ES: Well, like sometimes she has unprotected sex with Mexican mobsters and ends up having their baby.

M-LP: That’s right. And sometimes men spank her in the back of limousines.

ES: Jennifer Aniston got some flack recently from Bill O’Reilly because she said it’s O.K. to be a single mother. O’Reilly went so far as to call her opinions “destructive to society.” I’m pretty sure I know the answer to this already, but as a single mother who plays a single mother on TV, do you disagree?

M-LP: I don’t even know what you’re talking about. Why is being a single mother destructive?

ES: I’m not sure I follow his argument. Something about the nuclear family and fathers being disrespected.

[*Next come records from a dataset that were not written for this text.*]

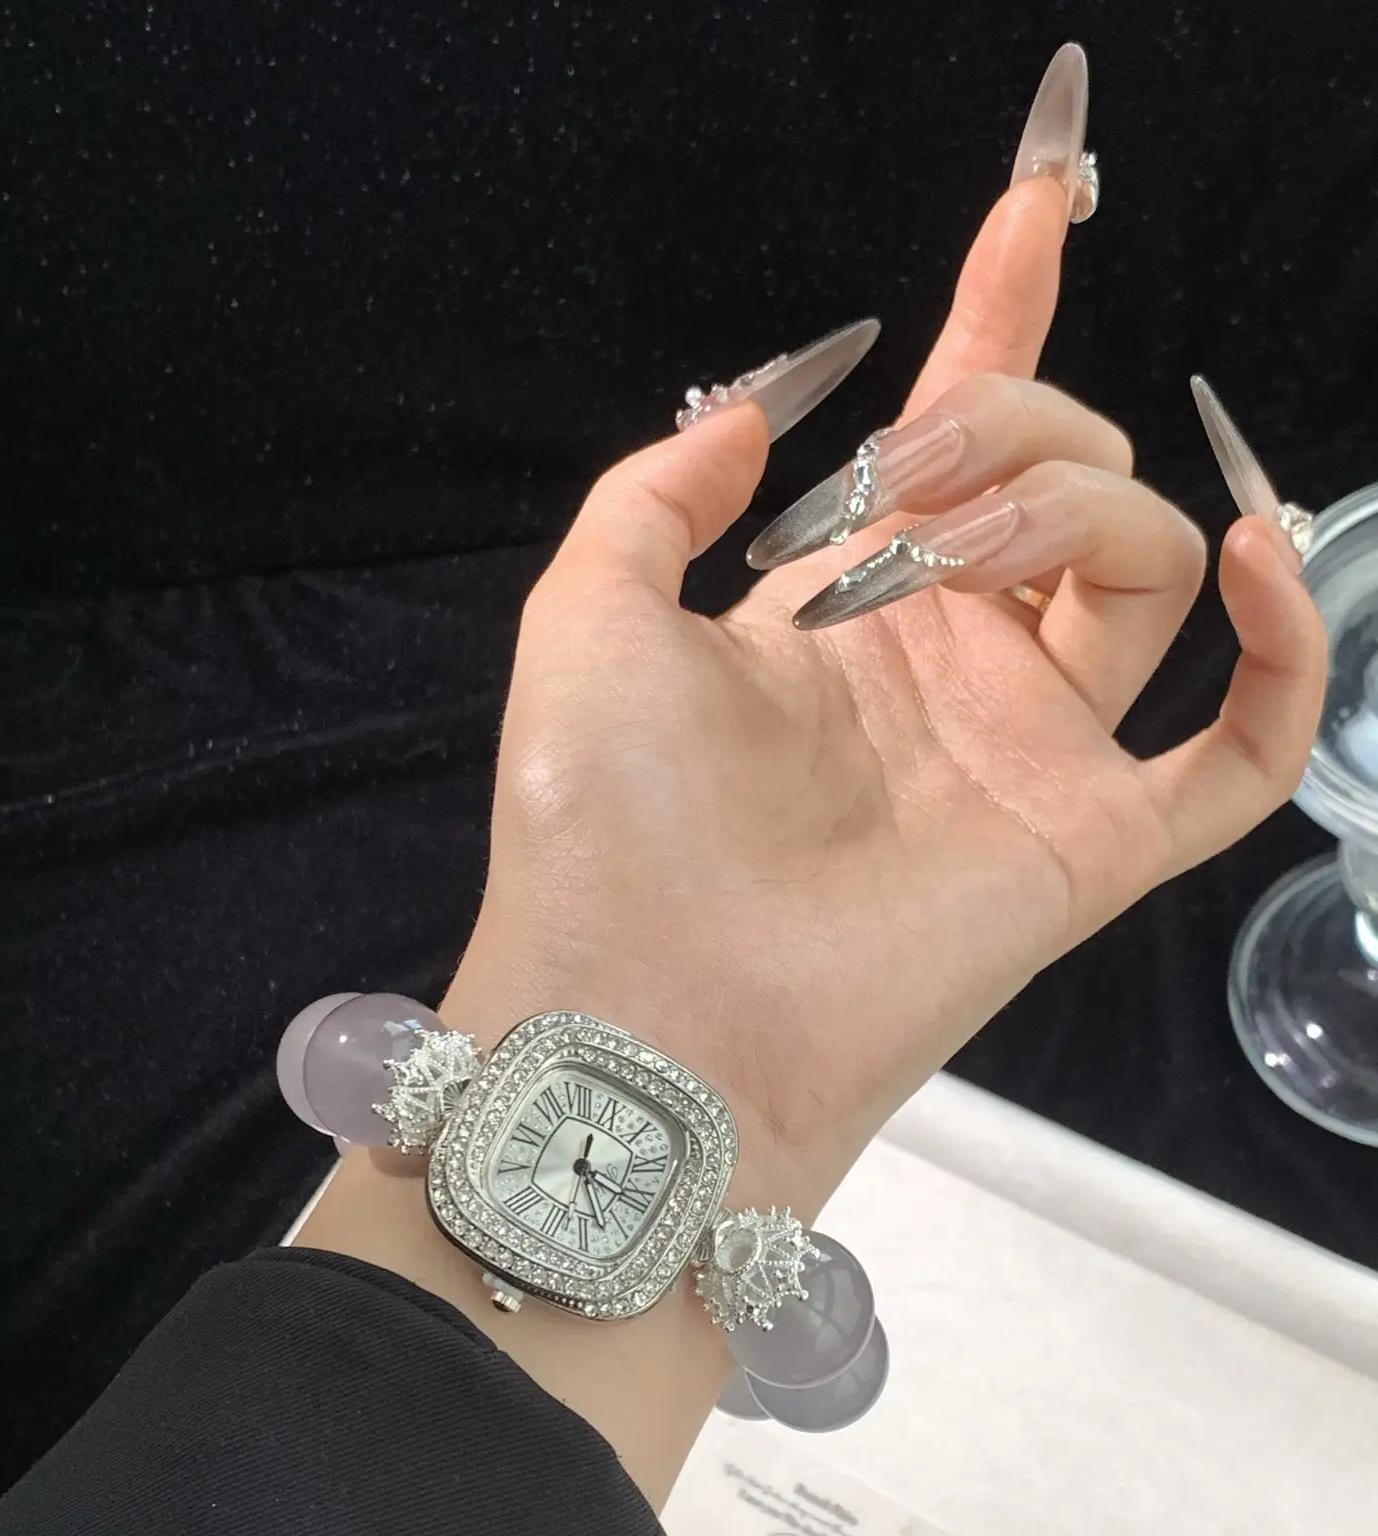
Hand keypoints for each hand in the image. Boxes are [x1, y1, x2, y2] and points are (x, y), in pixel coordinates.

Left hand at [442, 179, 1326, 1224]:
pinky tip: (1245, 555)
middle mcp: (954, 669)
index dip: (999, 315)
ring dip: (1074, 502)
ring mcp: (1033, 754)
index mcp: (845, 611)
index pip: (957, 441)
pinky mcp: (1095, 841)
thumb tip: (751, 406)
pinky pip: (1244, 746)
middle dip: (1007, 423)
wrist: (645, 1006)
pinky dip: (1281, 646)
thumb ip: (660, 488)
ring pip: (1142, 567)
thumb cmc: (602, 820)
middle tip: (907, 473)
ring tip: (960, 548)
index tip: (1038, 196)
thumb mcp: (587, 612)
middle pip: (1065, 480)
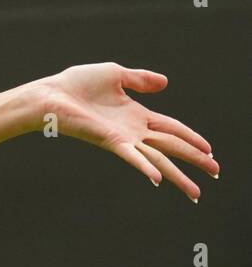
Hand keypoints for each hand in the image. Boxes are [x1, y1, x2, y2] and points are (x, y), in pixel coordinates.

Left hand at [38, 62, 217, 201]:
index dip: (191, 137)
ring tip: (196, 192)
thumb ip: (140, 79)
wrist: (50, 94)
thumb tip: (166, 82)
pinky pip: (132, 156)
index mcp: (136, 115)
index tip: (210, 150)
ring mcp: (123, 138)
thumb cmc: (76, 84)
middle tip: (215, 172)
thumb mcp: (115, 74)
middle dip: (194, 158)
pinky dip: (145, 167)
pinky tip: (158, 179)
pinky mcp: (109, 141)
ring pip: (158, 158)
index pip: (171, 128)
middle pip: (171, 146)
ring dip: (178, 175)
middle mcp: (133, 130)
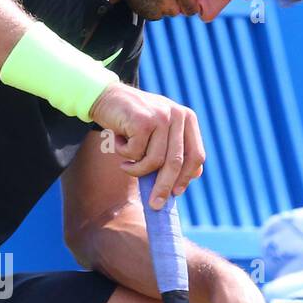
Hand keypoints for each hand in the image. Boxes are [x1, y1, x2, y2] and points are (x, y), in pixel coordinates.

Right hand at [89, 83, 204, 208]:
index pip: (195, 155)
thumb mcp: (158, 134)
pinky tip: (118, 142)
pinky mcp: (143, 120)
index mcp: (188, 119)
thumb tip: (182, 184)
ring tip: (126, 164)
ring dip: (136, 169)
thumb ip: (172, 152)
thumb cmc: (132, 122)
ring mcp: (161, 116)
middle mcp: (178, 115)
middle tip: (154, 204)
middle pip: (176, 162)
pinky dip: (124, 154)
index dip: (186, 177)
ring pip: (154, 161)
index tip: (175, 193)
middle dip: (164, 187)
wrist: (107, 98)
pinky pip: (136, 153)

M-LP: Give me a break. He sounds like an idiot. Who is he again?

ES: He’s got a show on Fox News.

M-LP: That’s the right-wing channel? Well, there you go. Maybe he’s right, I don’t know. I don’t think you necessarily have to be part of a traditional nuclear family to be a good mother. A lot of children from traditional nuclear families have really unhappy childhoods, and they have dysfunctional, distant parents who don’t pay attention to them. Also, some people don’t plan on being single parents. It’s not like you’re sitting at home and thinking, “Wow, I’d really like to do this by myself. I’d love to wake up six times a night and change diapers and have nobody to help me. That’d be great!” I certainly didn’t do that.

ES: So you’re not buying O’Reilly’s theory that single mothers are destroying the fabric of society?

M-LP: I think that opinion is pretty narrow-minded. People like him—and I don’t even know who he is, so this is just a guess—they usually just say shit like that for attention. He probably comes from a nuclear family and didn’t get enough attention as a child.